Evangile : (Lc 4, 21-30)

Dans la synagogue de Nazareth, après la lecture du livre d’Isaïe, Jésus déclara : « Cette parole de l’Écriture que vous venez d’entendre, c’est aujourd’hui qu’elle s’accomplit. » Tous lui rendaient témoignage ; et ils s'étonnaient du message de grâce qui sortait de sa bouche. Ils se demandaient : « N'est-ce pas là le fils de Joseph ? » Mais il leur dit : « Sûrement vous allez me citer le dicton : 'Médecin, guéris-toi toi-même. Nous avons appris tout ce qui s'est passé à Capharnaüm : fais donc de même ici dans ton pays !' »  Puis il ajouta : « Amen, je vous le dis : aucun prophète n'est bien accueilli dans son pays.

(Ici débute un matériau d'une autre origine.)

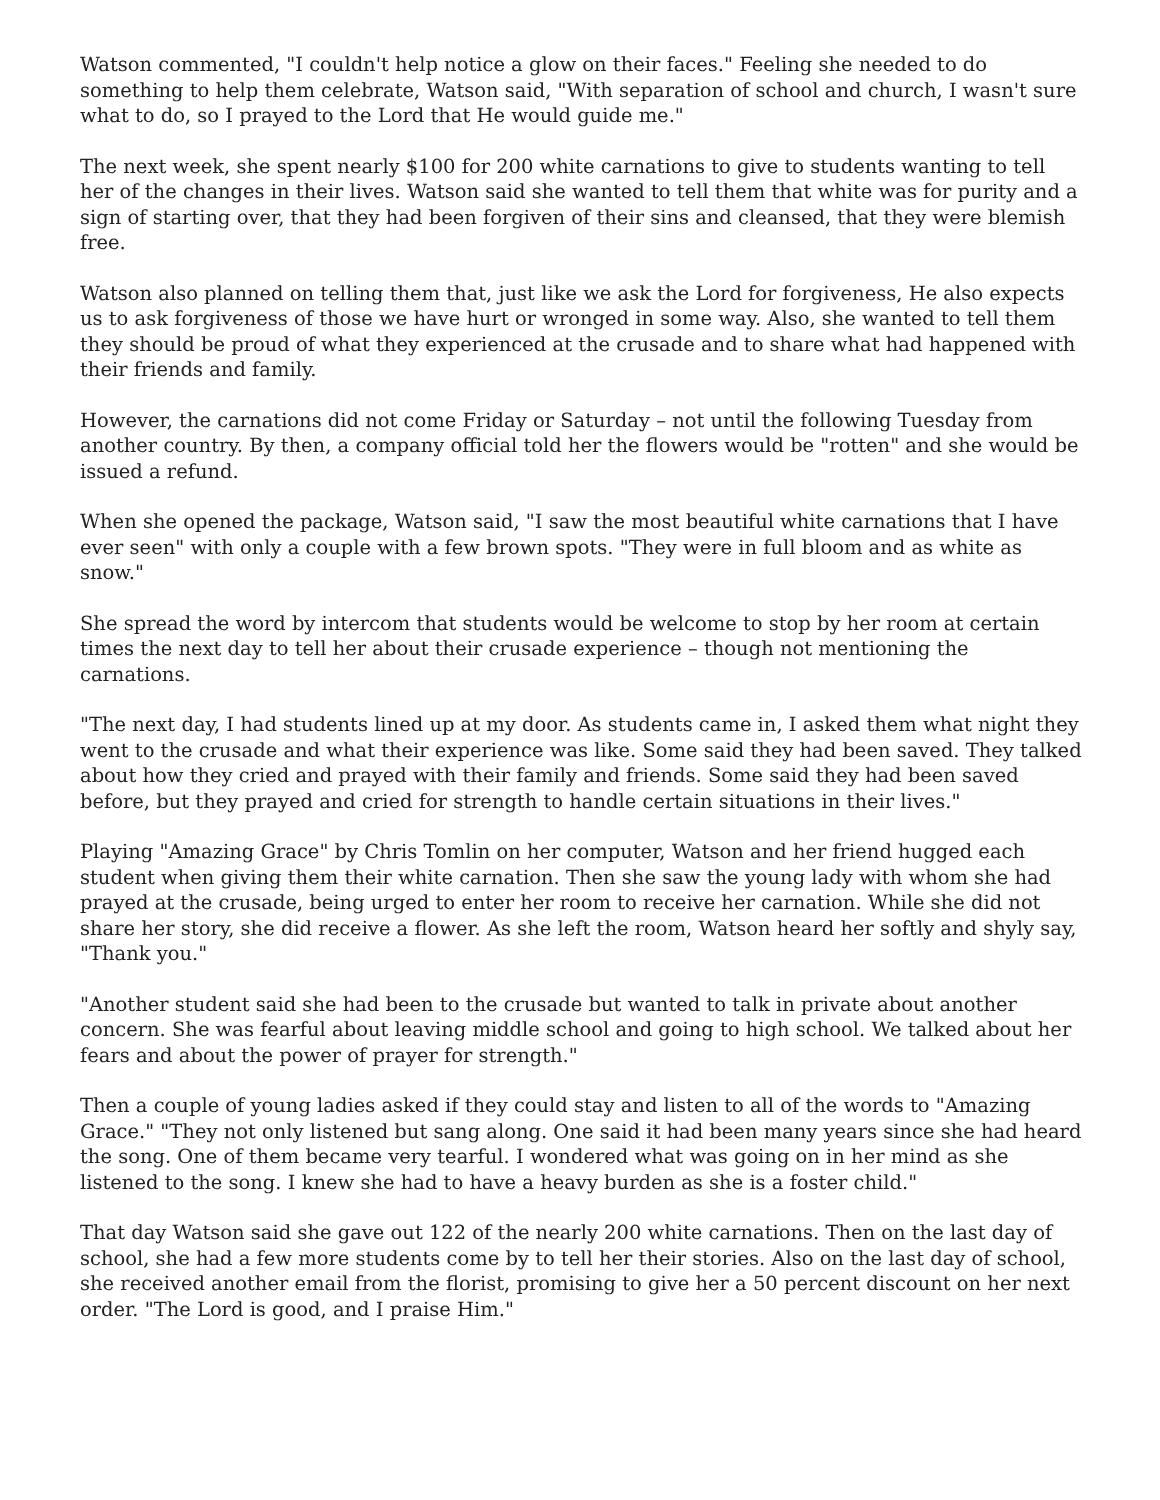Watson commented, "I couldn't help notice a glow on their faces." Feeling she needed to do something to help them celebrate, Watson said, "With separation of school and church, I wasn't sure what to do, so I prayed to the Lord that He would guide me."
The next week, she spent nearly $100 for 200 white carnations to give to students wanting to tell her of the changes in their lives. Watson said she wanted to tell them that white was for purity and a sign of starting over, that they had been forgiven of their sins and cleansed, that they were blemish free.
Watson also planned on telling them that, just like we ask the Lord for forgiveness, He also expects us to ask forgiveness of those we have hurt or wronged in some way. Also, she wanted to tell them they should be proud of what they experienced at the crusade and to share what had happened with their friends and family.
However, the carnations did not come Friday or Saturday – not until the following Tuesday from another country. By then, a company official told her the flowers would be "rotten" and she would be issued a refund.
When she opened the package, Watson said, "I saw the most beautiful white carnations that I have ever seen" with only a couple with a few brown spots. "They were in full bloom and as white as snow."
She spread the word by intercom that students would be welcome to stop by her room at certain times the next day to tell her about their crusade experience – though not mentioning the carnations.
"The next day, I had students lined up at my door. As students came in, I asked them what night they went to the crusade and what their experience was like. Some said they had been saved. They talked about how they cried and prayed with their family and friends. Some said they had been saved before, but they prayed and cried for strength to handle certain situations in their lives."
Playing "Amazing Grace" by Chris Tomlin on her computer, Watson and her friend hugged each student when giving them their white carnation. Then she saw the young lady with whom she had prayed at the crusade, being urged to enter her room to receive her carnation. While she did not share her story, she did receive a flower. As she left the room, Watson heard her softly and shyly say, "Thank you."
"Another student said she had been to the crusade but wanted to talk in private about another concern. She was fearful about leaving middle school and going to high school. We talked about her fears and about the power of prayer for strength."
Then a couple of young ladies asked if they could stay and listen to all of the words to "Amazing Grace." "They not only listened but sang along. One said it had been many years since she had heard the song. One of them became very tearful. I wondered what was going on in her mind as she listened to the song. I knew she had to have a heavy burden as she is a foster child."
That day Watson said she gave out 122 of the nearly 200 white carnations. Then on the last day of school, she had a few more students come by to tell her their stories. Also on the last day of school, she received another email from the florist, promising to give her a 50 percent discount on her next order. "The Lord is good, and I praise Him."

En toute vérité, je vous le déclare : Au temps du prophète Élie, lorsque la sécheresse et la famine ont sévi pendant trois ans et demi, il y avait beaucoup de veuves en Israël ; pourtant Élie n'a été envoyé vers aucune d'entre elles, mais bien à une veuve étrangère, de la ville de Sarepta, dans le pays de Sidon. Au temps du prophète Élisée, il y avait beaucoup de lépreux en Israël ; pourtant aucun d'eux n'a été purifié, mais bien Naaman, un Syrien. » A ces mots, dans la synagogue, tous devinrent furieux. Ils se levèrent, poussèrent Jésus hors de la ville, et le menèrent jusqu'à un escarpement de la colline où la ville est construite, pour le précipiter en bas. Mais lui, passant au milieu d'eux, allait son chemin.